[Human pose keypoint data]

[Start of Attachment]

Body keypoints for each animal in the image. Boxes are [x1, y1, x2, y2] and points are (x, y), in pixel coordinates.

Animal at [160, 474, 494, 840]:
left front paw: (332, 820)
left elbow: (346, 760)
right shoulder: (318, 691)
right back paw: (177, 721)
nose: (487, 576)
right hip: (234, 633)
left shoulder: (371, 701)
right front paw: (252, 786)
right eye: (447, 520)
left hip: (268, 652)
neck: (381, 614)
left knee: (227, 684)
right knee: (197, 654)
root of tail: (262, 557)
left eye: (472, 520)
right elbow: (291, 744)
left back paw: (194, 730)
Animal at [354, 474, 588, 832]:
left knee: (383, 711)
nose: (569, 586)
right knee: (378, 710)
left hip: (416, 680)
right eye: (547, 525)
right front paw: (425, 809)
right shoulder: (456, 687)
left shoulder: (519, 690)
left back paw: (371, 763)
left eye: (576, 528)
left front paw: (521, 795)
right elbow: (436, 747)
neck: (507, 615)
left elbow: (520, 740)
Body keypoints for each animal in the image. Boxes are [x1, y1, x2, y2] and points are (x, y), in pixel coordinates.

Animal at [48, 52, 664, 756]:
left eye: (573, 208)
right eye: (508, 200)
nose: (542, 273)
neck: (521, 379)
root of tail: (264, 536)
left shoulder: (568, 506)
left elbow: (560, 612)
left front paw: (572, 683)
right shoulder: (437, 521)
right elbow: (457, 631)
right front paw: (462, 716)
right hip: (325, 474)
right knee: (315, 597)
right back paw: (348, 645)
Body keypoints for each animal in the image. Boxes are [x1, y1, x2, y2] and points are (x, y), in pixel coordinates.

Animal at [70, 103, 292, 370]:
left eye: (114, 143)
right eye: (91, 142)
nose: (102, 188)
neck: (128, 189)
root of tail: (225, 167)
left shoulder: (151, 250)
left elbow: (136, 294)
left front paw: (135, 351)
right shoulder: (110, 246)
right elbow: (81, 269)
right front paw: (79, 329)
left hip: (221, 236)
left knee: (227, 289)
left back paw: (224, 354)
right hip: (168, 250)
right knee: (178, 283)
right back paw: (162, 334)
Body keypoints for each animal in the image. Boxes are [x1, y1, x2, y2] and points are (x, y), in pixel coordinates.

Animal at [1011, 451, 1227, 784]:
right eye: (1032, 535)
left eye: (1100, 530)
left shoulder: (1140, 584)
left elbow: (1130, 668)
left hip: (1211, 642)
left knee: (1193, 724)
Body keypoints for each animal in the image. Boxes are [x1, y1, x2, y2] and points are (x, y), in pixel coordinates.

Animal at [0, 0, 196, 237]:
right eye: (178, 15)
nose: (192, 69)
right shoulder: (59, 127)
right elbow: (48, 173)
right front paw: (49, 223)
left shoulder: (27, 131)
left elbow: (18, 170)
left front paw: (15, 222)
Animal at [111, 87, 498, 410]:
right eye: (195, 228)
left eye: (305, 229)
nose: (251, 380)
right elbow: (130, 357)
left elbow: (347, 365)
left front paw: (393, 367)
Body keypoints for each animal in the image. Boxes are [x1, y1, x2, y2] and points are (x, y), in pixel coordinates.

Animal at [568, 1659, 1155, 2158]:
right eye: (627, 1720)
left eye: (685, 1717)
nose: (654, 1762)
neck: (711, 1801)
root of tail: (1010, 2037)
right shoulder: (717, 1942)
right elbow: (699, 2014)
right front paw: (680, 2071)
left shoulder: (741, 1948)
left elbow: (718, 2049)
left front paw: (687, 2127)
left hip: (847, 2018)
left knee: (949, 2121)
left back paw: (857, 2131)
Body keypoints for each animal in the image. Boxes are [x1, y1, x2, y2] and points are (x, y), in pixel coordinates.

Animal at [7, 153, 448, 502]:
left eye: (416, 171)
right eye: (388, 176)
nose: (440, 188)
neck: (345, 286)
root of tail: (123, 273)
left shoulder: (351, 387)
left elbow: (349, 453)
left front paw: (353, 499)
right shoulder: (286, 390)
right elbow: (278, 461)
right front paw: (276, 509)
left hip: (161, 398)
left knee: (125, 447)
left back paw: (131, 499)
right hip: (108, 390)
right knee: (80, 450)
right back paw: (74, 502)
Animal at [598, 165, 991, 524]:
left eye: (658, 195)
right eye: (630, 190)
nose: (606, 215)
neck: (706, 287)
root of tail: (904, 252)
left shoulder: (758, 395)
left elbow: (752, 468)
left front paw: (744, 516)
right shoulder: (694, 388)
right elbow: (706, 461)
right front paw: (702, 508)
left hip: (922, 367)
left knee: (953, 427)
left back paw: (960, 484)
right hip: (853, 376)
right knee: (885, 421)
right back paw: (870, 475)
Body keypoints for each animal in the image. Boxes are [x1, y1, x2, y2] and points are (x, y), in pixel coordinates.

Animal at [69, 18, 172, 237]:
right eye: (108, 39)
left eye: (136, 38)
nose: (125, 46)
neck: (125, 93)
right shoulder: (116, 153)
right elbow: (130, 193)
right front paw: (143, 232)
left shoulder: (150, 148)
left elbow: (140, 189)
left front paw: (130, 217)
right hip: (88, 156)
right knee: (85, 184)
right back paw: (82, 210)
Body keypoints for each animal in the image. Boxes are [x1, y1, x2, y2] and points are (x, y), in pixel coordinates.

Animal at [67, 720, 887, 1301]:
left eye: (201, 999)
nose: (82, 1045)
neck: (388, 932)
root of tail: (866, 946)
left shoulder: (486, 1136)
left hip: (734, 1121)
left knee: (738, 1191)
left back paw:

[End of Attachment]

Above are the records. Copy every line in them holding "tail".

root of tail: (262, 557)
root of tail: (264, 536)
root of tail: (225, 167)
root of tail: (1010, 2037)
root of tail: (123, 273)
root of tail: (904, 252)
root of tail: (866, 946)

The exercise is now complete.